Estaba dicho, debía inmiscuirme, ya no dependía de mí. Alguien lo había decidido, alguien o algo.

La pesquisa

Fue así que, al atardecer del lunes 22 de octubre, me calcé un saco, una camisa celeste lisa y una corbata azul al tono; levanté al pasar por la biblioteca, una carpeta marrón, y tomé un taxi a Belgrano 3284 de mi ciudad, Santa Fe.

Con rostro circunspecto me metí decidido por la puertita, apenas entreabierta, de uno de los dos antiguos portones de chapa del Palacio Cingolani y enfrenté la mirada asombrada de tres albañiles que se disponían a cerrar todo hasta el otro día.

“Buenas tardes, control municipal”, largué y adelante...

Vagué durante largos minutos por las ruinas de la casa que me obsesionaba desde chico, ahora en obra de algo que los albañiles supusieron un restaurant o un gimnasio.

Subí las escaleras y recorrí la galería del segundo piso de cara al balcón norte, donde confluyen todos los dormitorios, en su tiempo zona de reuniones de la familia.

Y obedeciendo un impulso de igual origen arcano que el que me había traído hasta allí, tomé asiento en un descuartizado sillón de mimbre blanco, cubierto a medias por un cubrecama tejido al crochet de color tiza, con claros signos de haber sido dormidero de alguno de los gatos que supieron habitar el lugar.

Y me quedé dormido. Inexplicablemente dormido. Profundamente dormido.

Ese sueño fue revelador, ya que recién entonces comprendí cabalmente para qué había ido.

Es obvio que, pese a los esfuerzos de la literatura, el cine y la plástica, los motivos que guían a los espíritus, son inescrutables desde la óptica humana.

Desde niño, supuse que los Cingolani, familia con una historia digna de ser narrada, habrían dejado en la casa retazos de su azarosa existencia.

Enrico, el pater famiglia, que llegó de Italia con miseria en los bolsillos y logró en pocos años, construir un imperio representado en la mansión más deslumbrante de la ciudad, tendría, ciertamente, motivos para custodiar el emblema de su vida.

O sus hijos, sobre todo Ada que terminó siendo la última habitante de la casa, muriendo en la más absoluta soledad de las habitaciones del primer piso.
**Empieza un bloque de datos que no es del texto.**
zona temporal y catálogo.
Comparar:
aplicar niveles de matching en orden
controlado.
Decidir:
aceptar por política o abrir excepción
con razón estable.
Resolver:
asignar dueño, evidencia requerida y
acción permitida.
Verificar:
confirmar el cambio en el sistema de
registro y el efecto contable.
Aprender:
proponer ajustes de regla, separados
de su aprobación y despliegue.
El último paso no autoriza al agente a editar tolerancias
O Quica, la menor, la única que nació en la mansión y por secretos motivos decidió alejarse del férreo núcleo familiar.

O tal vez Giovanni (Juan) que misteriosamente abandonó su acomodada vida de artista de élite de la ciudad eterna, para radicarse definitivamente en esta lóbrega ciudad del interior de un país aún por hacer.

Todos bien podrían haber optado por quedarse luego de muertos. Pero no. Especulaciones humanas vanas e imprecisas.

En mi sueño del sillón de mimbre y acolchado con olor a gato se presentó el verdadero, único y apasionado guardián inmaterial de la mansión Cingolani: Bautista Baroni, el constructor.

Las obras, como las ideas y los hijos son de quienes las sueñan. Poco importa quien las pague, las habiten o las disfruten.

Los hombres construyen grandes obras pensando en trascender y suelen custodiarlas alistando el reencuentro con lo que alguna vez fueron.

Bien conozco, los medios de que se vale lo etérico para contactar con el plano humano. Ya no me asombran los sueños reveladores, las casualidades, los accidentes y las situaciones que, sin buscarse, terminan conduciendo indefectiblemente al mismo lugar.